Problem to solve: Copy out the data exactly as it appears, without a single image.

Extracted material:
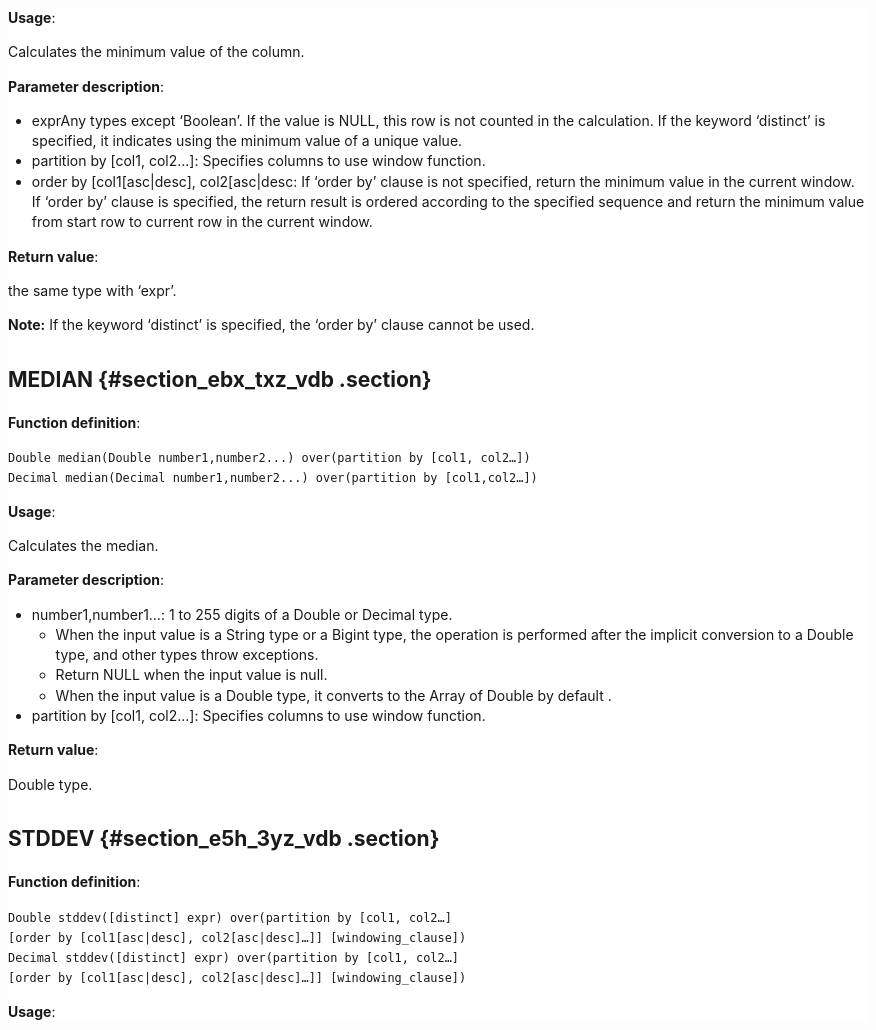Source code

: **Usage**:

Calculates the minimum value of the column.

**Parameter description**:

-   exprAny types except ‘Boolean’. If the value is NULL, this row is not counted in the calculation. If the keyword ‘distinct’ is specified, it indicates using the minimum value of a unique value.
-   partition by \[col1, col2…\]: Specifies columns to use window function.
-   order by \[col1\[asc|desc\], col2\[asc|desc: If ‘order by’ clause is not specified, return the minimum value in the current window.  If ‘order by’ clause is specified, the return result is ordered according to the specified sequence and return the minimum value from start row to current row in the current window.

**Return value**:

the same type with ‘expr’.

**Note:** If the keyword ‘distinct’ is specified, the ‘order by’ clause cannot be used.

## MEDIAN {#section_ebx_txz_vdb .section}

**Function definition**:

```
Double median(Double number1,number2...) over(partition by [col1, col2…])
Decimal median(Decimal number1,number2...) over(partition by [col1,col2…])
```

**Usage**:

Calculates the median.

**Parameter description**:

-   number1,number1…: 1 to 255 digits of a Double or Decimal type.
    -   When the input value is a String type or a Bigint type, the operation is performed after the implicit conversion to a Double type, and other types throw exceptions.
    -   Return NULL when the input value is null.
    -   When the input value is a Double type, it converts to the Array of Double by default .
-   partition by \[col1, col2…\]: Specifies columns to use window function.

**Return value**:

Double type.

## STDDEV {#section_e5h_3yz_vdb .section}

**Function definition**:

```
Double stddev([distinct] expr) over(partition by [col1, col2…]
[order by [col1[asc|desc], col2[asc|desc]…]] [windowing_clause])
Decimal stddev([distinct] expr) over(partition by [col1, col2…] 
[order by [col1[asc|desc], col2[asc|desc]…]] [windowing_clause])
```

**Usage**:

Answer to this exercise:
Source code

: **Usage**:

Calculates the minimum value of the column.

**Parameter description**:

-   exprAny types except ‘Boolean’. If the value is NULL, this row is not counted in the calculation. If the keyword ‘distinct’ is specified, it indicates using the minimum value of a unique value.
-   partition by \[col1, col2…\]: Specifies columns to use window function.
-   order by \[col1\[asc|desc\], col2\[asc|desc: If ‘order by’ clause is not specified, return the minimum value in the current window.  If ‘order by’ clause is specified, the return result is ordered according to the specified sequence and return the minimum value from start row to current row in the current window.

**Return value**:

the same type with ‘expr’.

**Note:** If the keyword ‘distinct’ is specified, the ‘order by’ clause cannot be used.

## MEDIAN {#section_ebx_txz_vdb .section}

**Function definition**:

```
Double median(Double number1,number2...) over(partition by [col1, col2…])
Decimal median(Decimal number1,number2...) over(partition by [col1,col2…])
```

**Usage**:

Calculates the median.

**Parameter description**:

-   number1,number1…: 1 to 255 digits of a Double or Decimal type.
    -   When the input value is a String type or a Bigint type, the operation is performed after the implicit conversion to a Double type, and other types throw exceptions.
    -   Return NULL when the input value is null.
    -   When the input value is a Double type, it converts to the Array of Double by default .
-   partition by \[col1, col2…\]: Specifies columns to use window function.

**Return value**:

Double type.

## STDDEV {#section_e5h_3yz_vdb .section}

**Function definition**:

```
Double stddev([distinct] expr) over(partition by [col1, col2…]
[order by [col1[asc|desc], col2[asc|desc]…]] [windowing_clause])
Decimal stddev([distinct] expr) over(partition by [col1, col2…] 
[order by [col1[asc|desc], col2[asc|desc]…]] [windowing_clause])
```

**Usage**:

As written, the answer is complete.